■ **RECORDS FOR THE EXERCISE**

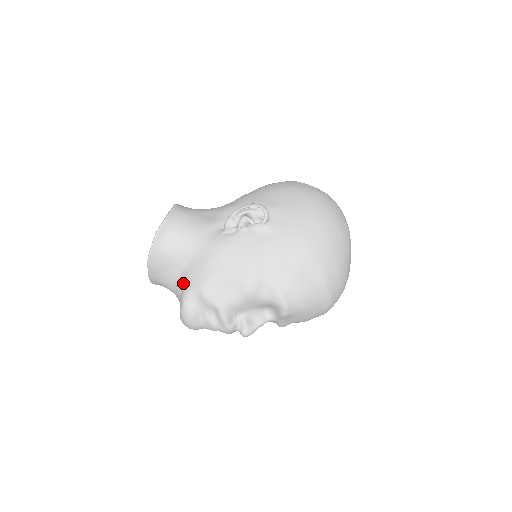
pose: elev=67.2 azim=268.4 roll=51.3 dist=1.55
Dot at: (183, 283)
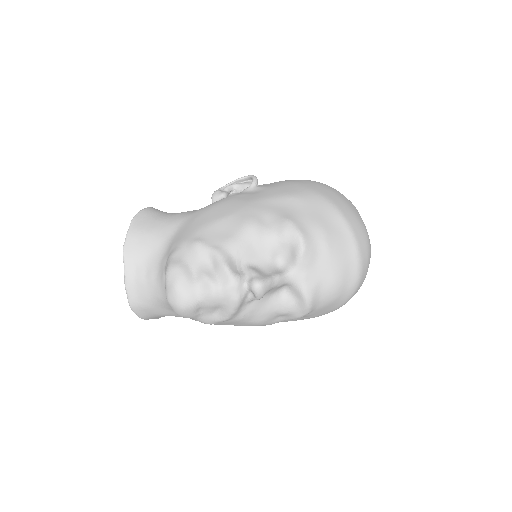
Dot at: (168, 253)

--

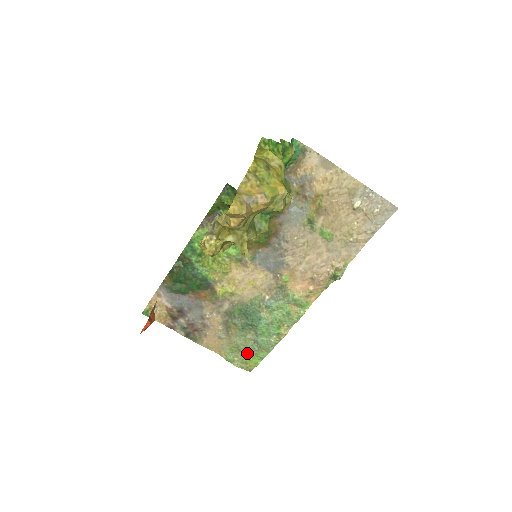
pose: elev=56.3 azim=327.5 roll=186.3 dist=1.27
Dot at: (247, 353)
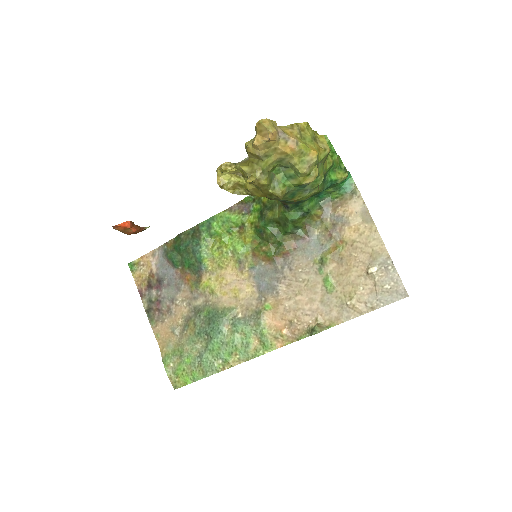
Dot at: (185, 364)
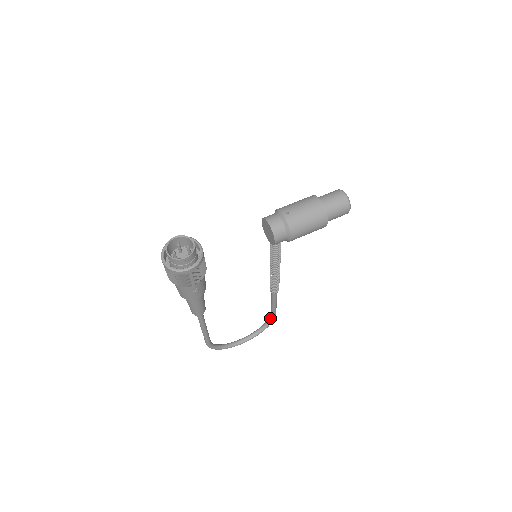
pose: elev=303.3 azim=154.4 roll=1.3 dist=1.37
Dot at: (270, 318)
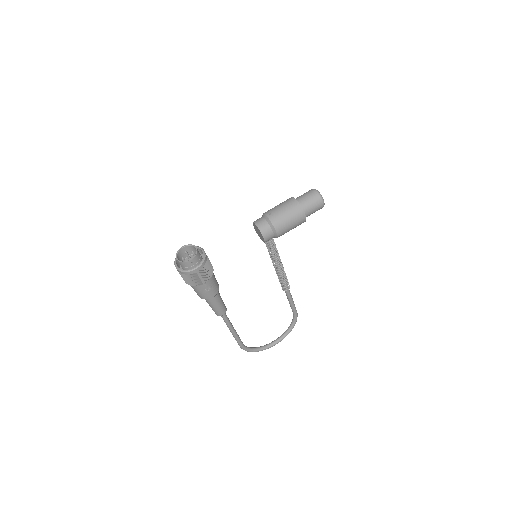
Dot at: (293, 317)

■ **GIVEN REQUEST**
Print the lines from the one containing "pose: elev=56.3 azim=327.5" up to and including the one containing "Dot at: (293, 317)", exactly as they appear, and leave the pictures out of your answer.

■ **ANSWER TO THE TASK**
pose: elev=56.3 azim=327.5 roll=186.3 dist=1.27
Dot at: (247, 353)
Dot at: (185, 364)
pose: elev=303.3 azim=154.4 roll=1.3 dist=1.37
Dot at: (270, 318)
Dot at: (293, 317)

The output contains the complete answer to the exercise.